How to look for a good nanny
Finding a good nanny is hard work, but the key is not to get discouraged. You’ll probably meet a lot of clunkers before you find a nanny you feel comfortable with and would trust with the care of your beloved baby. To make sure you don’t feel pressured to compromise, start your search early and be thorough.
Here are a few other tips to guide you through the nanny-finding process:
- The job description: Before you do anything else, sit down with your partner and figure out what you’re looking for in a nanny and what the job responsibilities will be. Make a list of priorities: Young and energetic? Mature and experienced? Do you want someone who will take your direction or a self-starter who will come in and run the show when you’re not around? Is a certain level of education or training a priority, or are you just looking for someone warm and nurturing? Creativity? A sense of humor? Flexible schedule? Someone who lives nearby or who can work longer hours in a pinch if you get held up at the office? Do you want someone who speaks a particular language? Do want someone who already has infant CPR training, or are you willing to pay for the right candidate to take a course? Will there be any responsibilities apart from childcare, like light housework or cooking? Getting it all down on paper will help clarify your expectations.
- The search:One of the best ways to find a nanny is through word of mouth, so don’t be shy about telling people – friends, relatives, neighbors – you’re in the market for a good sitter and take names and numbers or give out your contact info. A nanny who’s recommended by a friend or relative who knows them already has a leg up on the competition – though of course you need to trust your own instincts about whether someone is the right fit for your family. You can draw up a flyer and post it at your local hangouts: the gym, local universities, your favorite cafe. If you see a great nanny in the park with another kid, ask her if she knows anyone wonderful who’s looking for a gig. Check local websites, forums, listservs and your school alumni association newsletter, whatever.If you’re more comfortable consulting a nanny agency (which may prescreen candidates to make sure they don’t have a criminal background or are in good health), feel free to go that route, though you will have to pay a fee for their services. You might also call local universities and see if they have placement services for students in an applicable field: early childcare education, child psychology, nursing, the arts. You may also want to look at websites like 4nannies.com, eNannySource, newaupair.com and Au Pair Care or use a service like NannyNetwork.com. Just get the word out: You never know where you may find your dream nanny, but you’ll recognize her when you see her.
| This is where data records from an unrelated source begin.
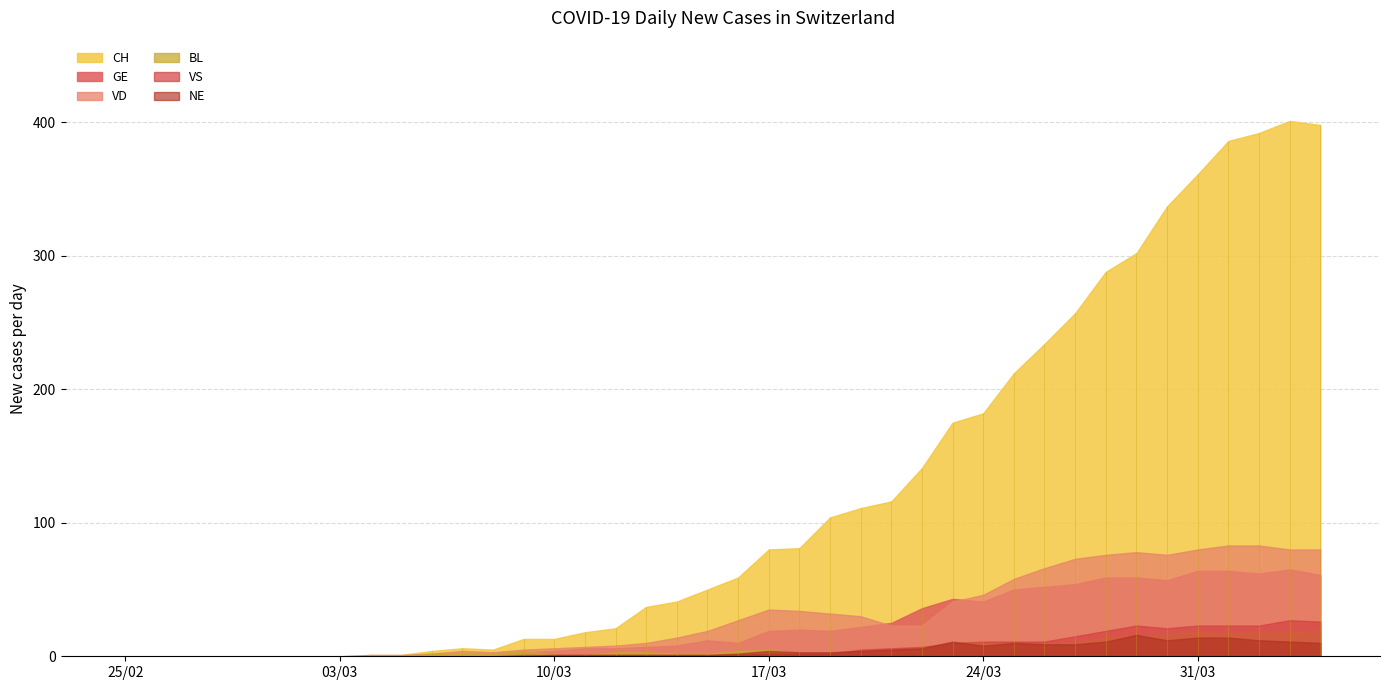

What is the difference between the maximum and minimum values in the CH series?

401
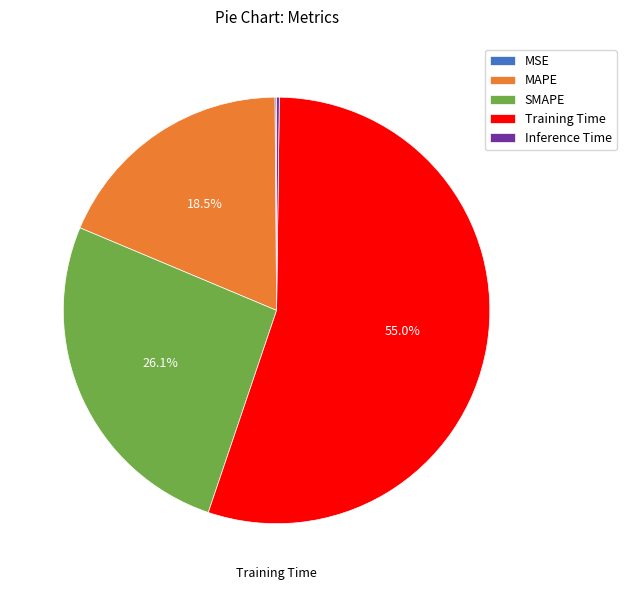

Which category has the biggest portion of the pie?

Training Time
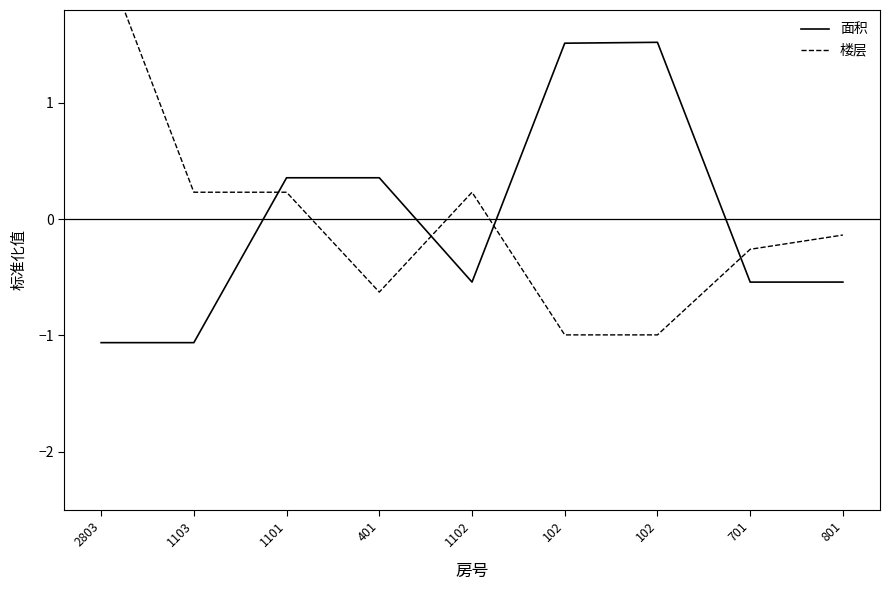

What is the minimum value shown in the chart?

-1.1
- The interview: While it’s a good idea to prescreen applicants over the phone or via email as much as possible before talking to them, you really never know who you’re going to click with until you meet them. Someone who looks great on paper can be a dud in real life. And some people’s charm and talents just don’t come through until you meet them, at which point they shine. The questions you ask – and the way a candidate answers them – are important, but more important is the way a candidate interacts with your child, so be sure your child is present when you interview. Some of the most gifted child-care providers in the world are downright shy with grownups but are spectacular with children. Does the candidate get down on the floor and play with your toddler? Does she hold your baby with obvious care and tenderness? Trust your instincts. If someone doesn’t seem right for you, she probably isn’t. And if you feel an instant connection, well, that’s telling you something too.
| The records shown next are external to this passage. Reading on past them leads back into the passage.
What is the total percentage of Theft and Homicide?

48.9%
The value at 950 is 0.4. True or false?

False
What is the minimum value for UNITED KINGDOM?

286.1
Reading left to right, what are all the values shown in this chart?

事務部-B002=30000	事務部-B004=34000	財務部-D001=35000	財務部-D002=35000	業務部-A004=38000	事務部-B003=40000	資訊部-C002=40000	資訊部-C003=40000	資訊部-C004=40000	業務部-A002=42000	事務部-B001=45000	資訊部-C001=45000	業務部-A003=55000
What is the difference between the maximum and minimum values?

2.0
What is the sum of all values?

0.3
- The reference check: This is a vital step to take when you’re down to just a few final candidates or think you’ve settled on The One. You can learn so much by listening to the experiences of families who have had experience with a candidate. Pay careful attention and ask the hard questions: How long did the nanny work for them and why isn’t she working for them anymore? Do they have any reservations about recommending her? What kind of situation do they think she’d be ideal for, and what sort do they suppose wouldn’t suit her? Ask them about specific concerns you might have. Follow up on anything you’re curious about. And be sure to ask not only about strengths, but about weaknesses as well. You’d be surprised how many warning signs you may be alerted to. A glowing reference is useful, too, so make sure to call more than one former employer. You’ll get a clearer picture with each call you make.
- The try out: Before you make a commitment to a nanny, have her come to your house to babysit for a few hours or a few days, depending on her availability, to see how things go. Stick around to watch how she interacts with your child. (You don’t have to hover the whole time, obviously; sort through the baby clothes or do something else within earshot.) Pay her for her time. You’ll learn a lot by seeing how the nanny functions on the job.